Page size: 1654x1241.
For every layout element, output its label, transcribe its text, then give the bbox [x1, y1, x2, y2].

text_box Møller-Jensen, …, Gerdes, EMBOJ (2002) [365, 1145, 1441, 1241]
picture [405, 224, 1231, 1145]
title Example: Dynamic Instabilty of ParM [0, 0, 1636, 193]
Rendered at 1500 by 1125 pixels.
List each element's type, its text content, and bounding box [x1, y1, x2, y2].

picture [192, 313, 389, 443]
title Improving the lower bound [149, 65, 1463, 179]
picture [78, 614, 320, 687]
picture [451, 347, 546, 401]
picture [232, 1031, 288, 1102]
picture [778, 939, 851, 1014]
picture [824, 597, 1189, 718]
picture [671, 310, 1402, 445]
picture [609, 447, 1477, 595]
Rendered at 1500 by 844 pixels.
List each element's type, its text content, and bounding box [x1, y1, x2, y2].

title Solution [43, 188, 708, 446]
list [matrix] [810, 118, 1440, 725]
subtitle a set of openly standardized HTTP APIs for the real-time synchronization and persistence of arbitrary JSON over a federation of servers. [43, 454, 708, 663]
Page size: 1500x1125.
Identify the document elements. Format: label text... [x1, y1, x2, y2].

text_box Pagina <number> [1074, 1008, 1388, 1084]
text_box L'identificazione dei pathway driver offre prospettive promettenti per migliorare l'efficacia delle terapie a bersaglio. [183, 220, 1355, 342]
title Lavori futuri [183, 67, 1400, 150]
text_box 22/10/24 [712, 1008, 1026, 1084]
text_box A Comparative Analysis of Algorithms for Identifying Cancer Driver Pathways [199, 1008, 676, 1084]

◆ ◆ ◆ ◆ ◆

### EXERCISE
Copy the records above word for word, from first line to last.

### EXERCISE ANSWER
Page size: 1654x1241.
For every layout element, output its label, transcribe its text, then give the bbox [x1, y1, x2, y2].

text_box Møller-Jensen, …, Gerdes, EMBOJ (2002) [365, 1145, 1441, 1241]
picture [405, 224, 1231, 1145]
title Example: Dynamic Instabilty of ParM [0, 0, 1636, 193]
Rendered at 1500 by 1125 pixels.
List each element's type, its text content, and bounding box [x1, y1, x2, y2].

picture [192, 313, 389, 443]
title Improving the lower bound [149, 65, 1463, 179]
picture [78, 614, 320, 687]
picture [451, 347, 546, 401]
picture [232, 1031, 288, 1102]
picture [778, 939, 851, 1014]
picture [824, 597, 1189, 718]
picture [671, 310, 1402, 445]
picture [609, 447, 1477, 595]
Rendered at 1500 by 844 pixels.
List each element's type, its text content, and bounding box [x1, y1, x2, y2].

title Solution [43, 188, 708, 446]
list [matrix] [810, 118, 1440, 725]
subtitle a set of openly standardized HTTP APIs for the real-time synchronization and persistence of arbitrary JSON over a federation of servers. [43, 454, 708, 663]
Page size: 1500x1125.
Identify the document elements. Format: label text... [x1, y1, x2, y2].

text_box Pagina <number> [1074, 1008, 1388, 1084]
text_box L'identificazione dei pathway driver offre prospettive promettenti per migliorare l'efficacia delle terapie a bersaglio. [183, 220, 1355, 342]
title Lavori futuri [183, 67, 1400, 150]
text_box 22/10/24 [712, 1008, 1026, 1084]
text_box A Comparative Analysis of Algorithms for Identifying Cancer Driver Pathways [199, 1008, 676, 1084]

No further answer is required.